Quoting a letter seen by the publication, the justification is due to associated risk regarding these exchanges:
FirstRand Bank has been considering its risk appetite in respect of virtual currencies and virtual currency exchanges for some time. Within this context, the bank has taken the decision to discontinue the provision of banking services to virtual currency exchanges and/or entities dealing/trading in virtual currency. Future regulatory clarity may cause us to revise our decision.
The exact date of account closures was not revealed. Industry participants are said to be in discussion with South African regulators regarding FRB’s decision.
This is not the first time a bank has turned its back on the cryptocurrency market. In many jurisdictions around the world, traditional banks have decided the operational risk was simply too large to ignore.
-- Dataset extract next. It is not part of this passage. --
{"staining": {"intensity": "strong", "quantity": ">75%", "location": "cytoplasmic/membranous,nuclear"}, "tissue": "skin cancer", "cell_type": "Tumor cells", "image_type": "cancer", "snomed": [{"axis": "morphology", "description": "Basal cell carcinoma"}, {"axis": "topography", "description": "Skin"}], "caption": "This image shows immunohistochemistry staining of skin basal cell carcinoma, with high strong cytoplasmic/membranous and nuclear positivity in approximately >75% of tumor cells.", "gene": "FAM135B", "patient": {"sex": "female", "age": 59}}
Cryptocurrency markets have been rife with fraud and unscrupulous transactions as regulators scramble to keep up to date on these virtual asset service providers or VASPs. Earlier this year, the Financial Action Task Force (FATF), a global entity, issued rules designed to curtail illicit activity enabled by crypto exchanges but it will take some time to implement the new rules.
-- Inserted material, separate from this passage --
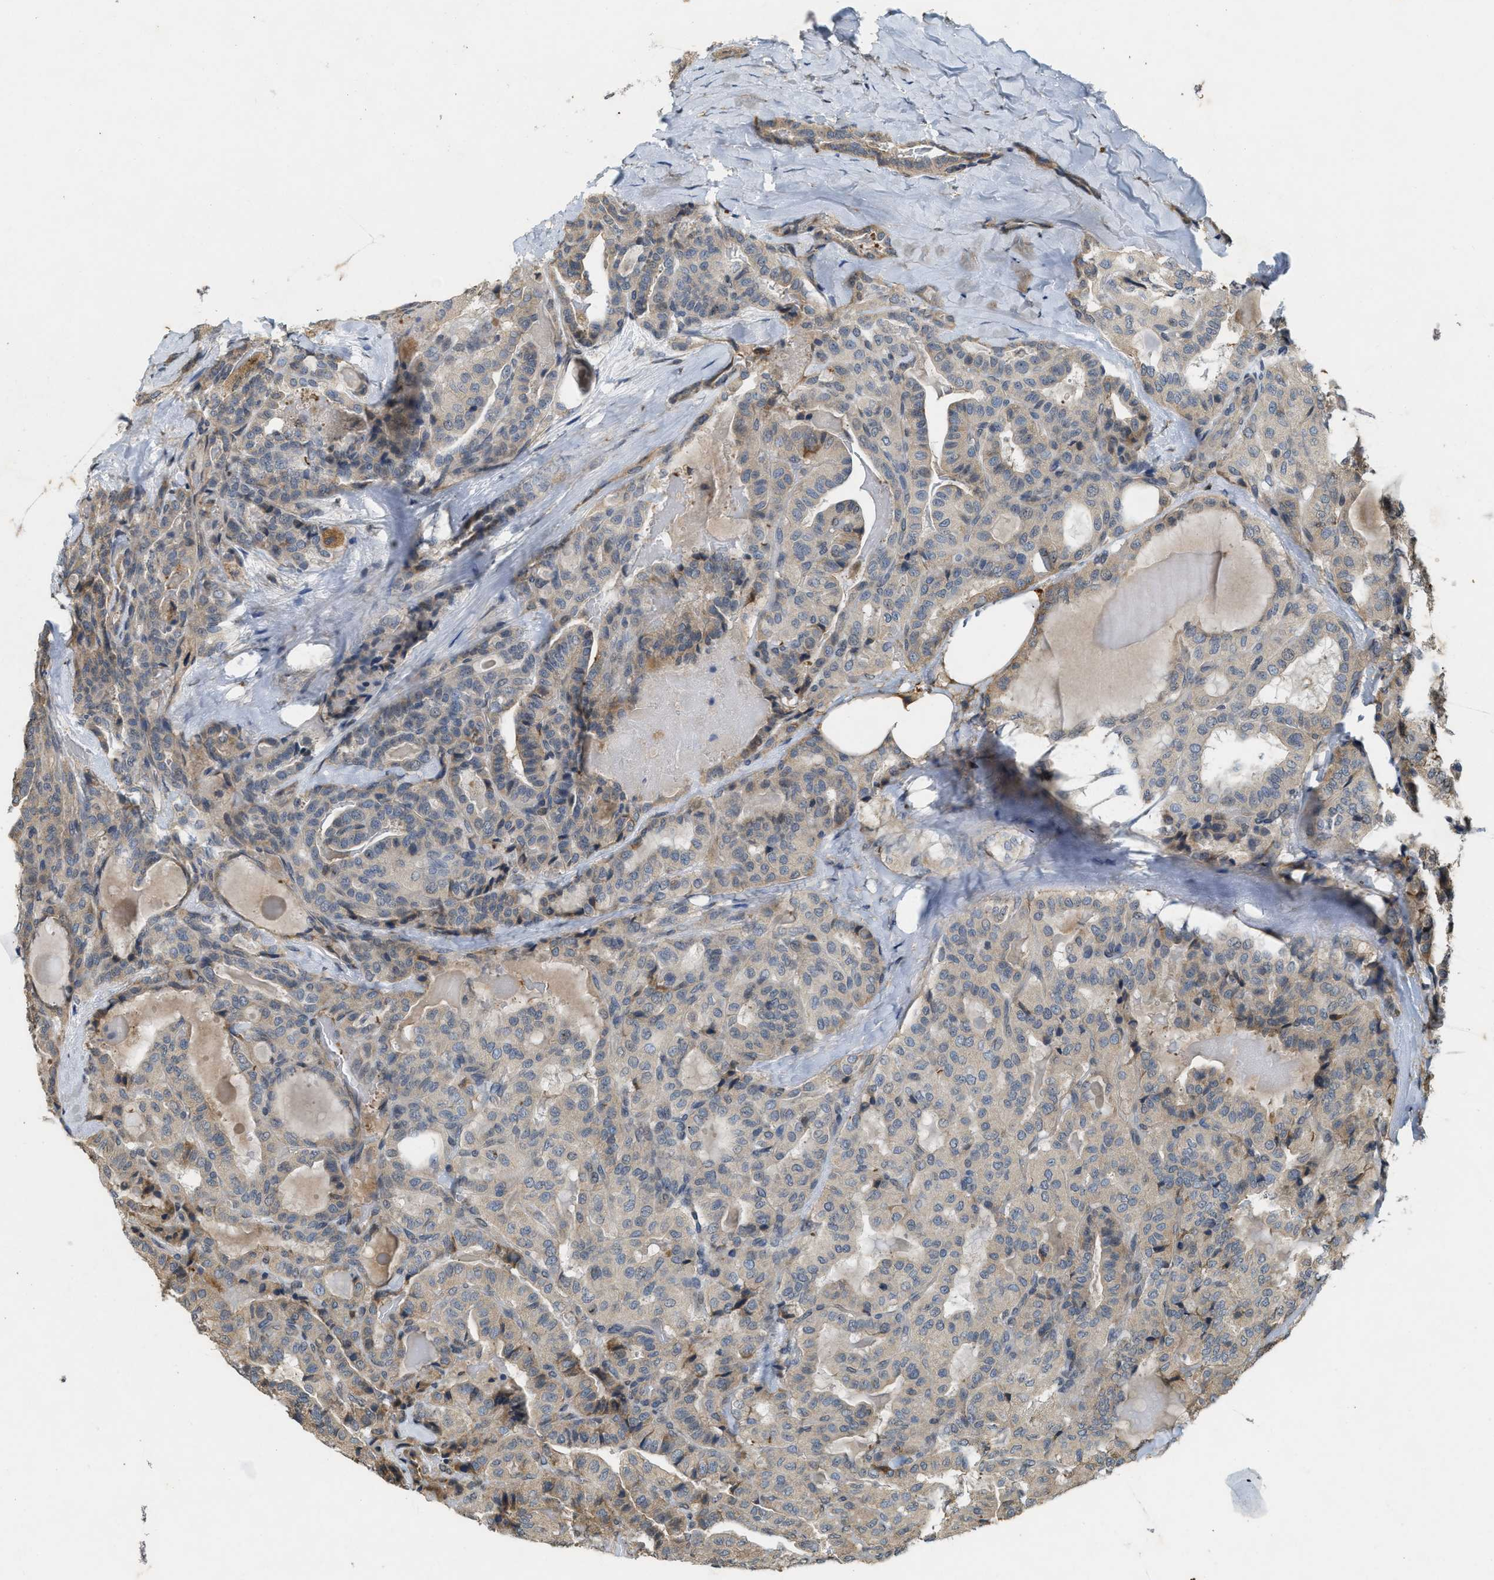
{"staining": {"intensity": "weak", "quantity": "<25%", "location": "cytoplasmic/membranous"}, "tissue": "thyroid cancer", "cell_type": "Tumor cells", "image_type": "cancer", "snomed": [{"axis": "morphology", "description": "Papillary adenocarcinoma, NOS"}, {"axis": "topography", "description": "Thyroid gland"}], "caption": "DAB immunohistochemical staining of thyroid papillary adenocarcinoma displays no significant expression in tumor cells. (Immunohistochemistry (ihc), brightfield microscopy, high magnification).", "gene": "KIF21A", "patient": {"sex": "male", "age": 77}}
AltCoinTrader, one of the largest crypto exchanges in South Africa and a banking client with FNB since 2015, said they were very surprised by the bank’s decision to terminate all services across the board. CEO Richard de Sousa said they are disappointed, and pointed to international pressure for the termination.
de Sousa added that they are disappointed that a financial institution would succumb to international pressure like this, with banking services being denied to individuals and industry players around the globe.
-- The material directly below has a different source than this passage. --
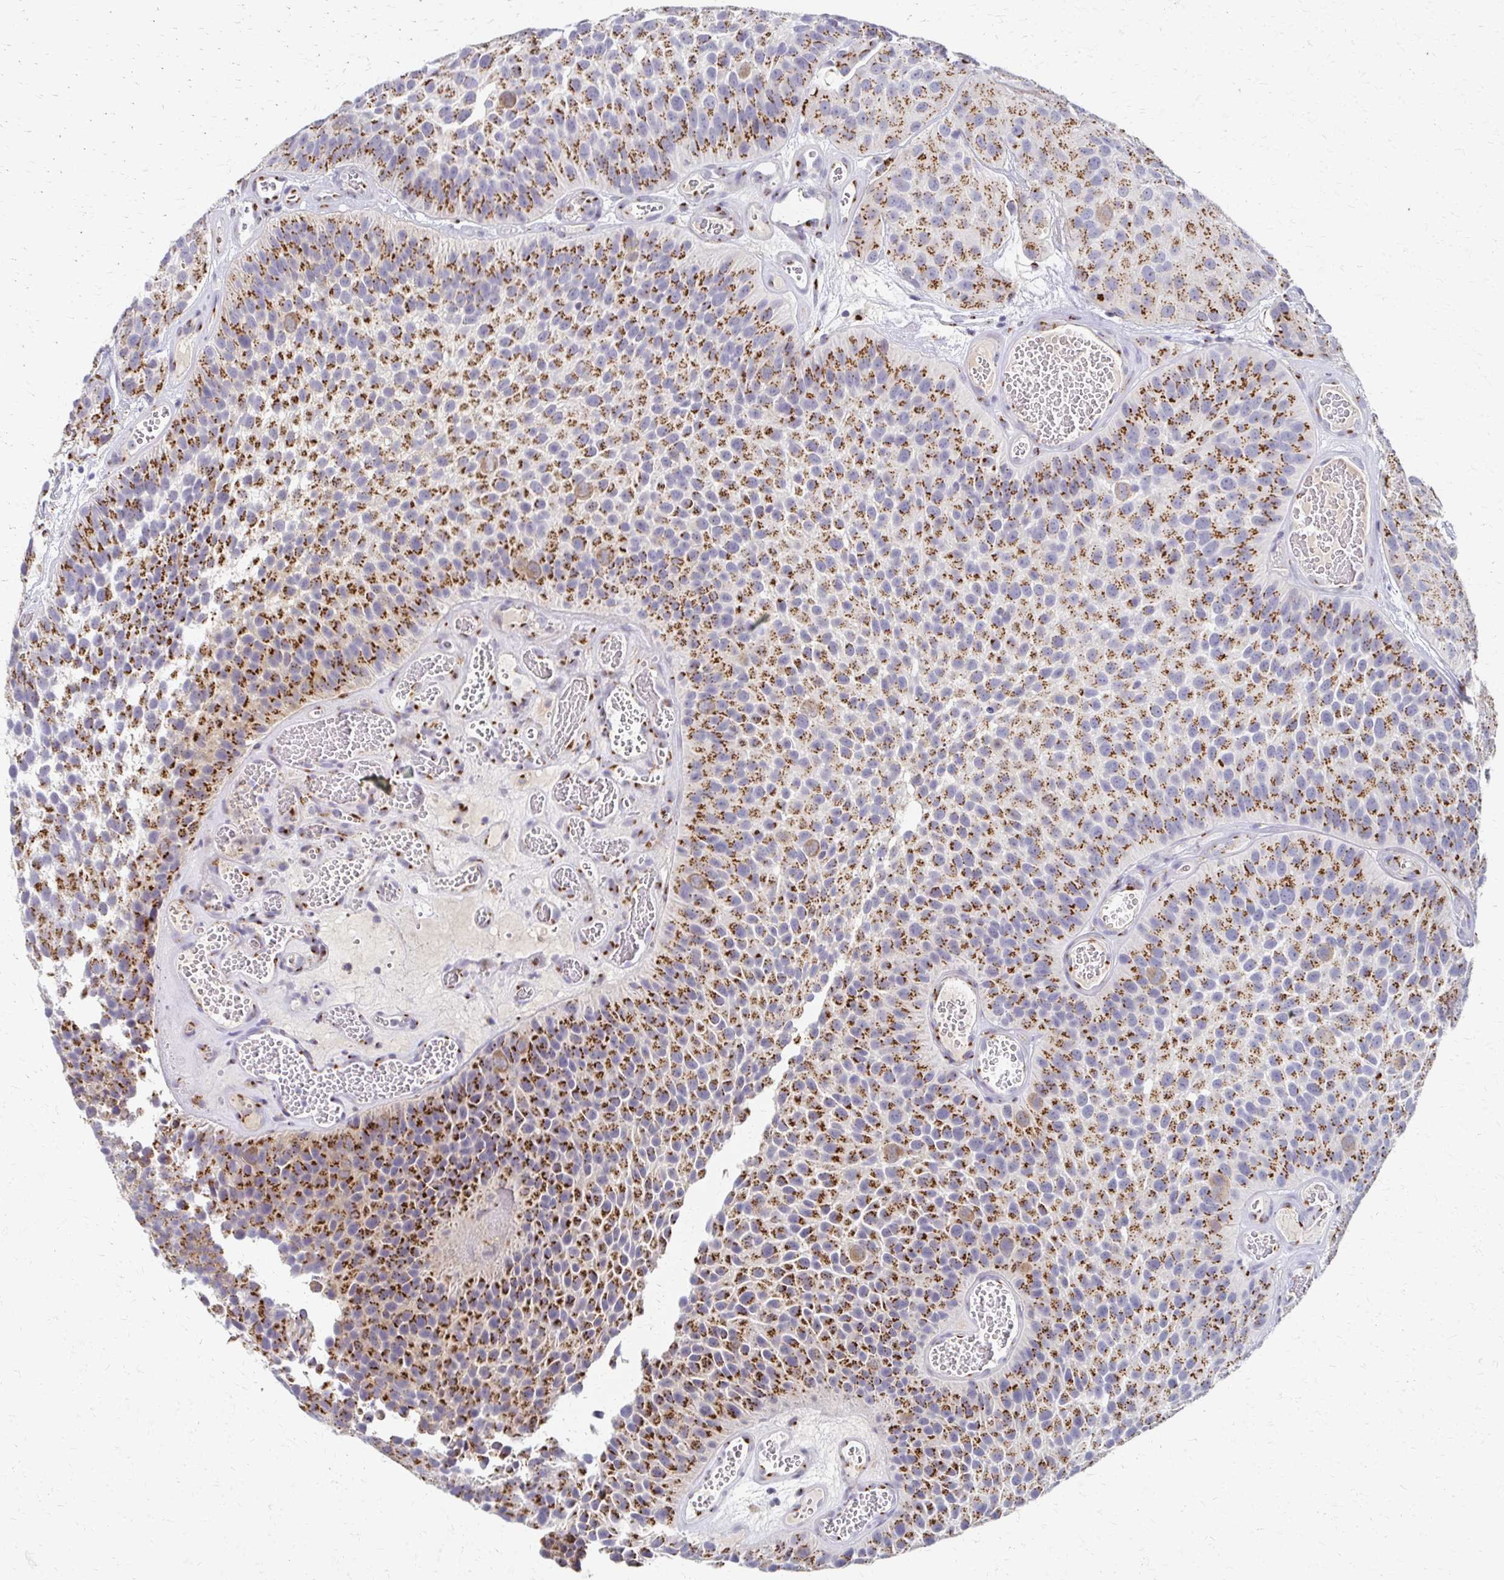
{"staining": {"intensity": "strong", "quantity": ">75%", "location": "cytoplasmic/membranous"}, "tissue": "urothelial cancer", "cell_type": "Tumor cells", "image_type": "cancer", "snomed": [{"axis": "morphology", "description": "Urothelial carcinoma, Low grade"}, {"axis": "topography", "description": "Urinary bladder"}], "caption": "A histopathology image showing strong cytoplasmic/membranous positivity in approximately >75% of tumor cells in urothelial cancer, as visualized by brown immunohistochemical staining.", "gene": "TM9SF1", "patient": {"sex": "male", "age": 76}}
“We have solidified relationships with other major institutions, and believe that further engagement is necessary. A close working relationship always increases trust and understanding when dealing with emerging technologies like cryptocurrencies. We want to inform our FNB customers that we have not given up and will continue to fight for their banking rights,” de Sousa concluded, “We believe that the limitations set on the industry will only drive innovation. Customers can be assured that it is business as usual and challenges, whilst sometimes unexpected, are not uncommon in such a nascent industry.”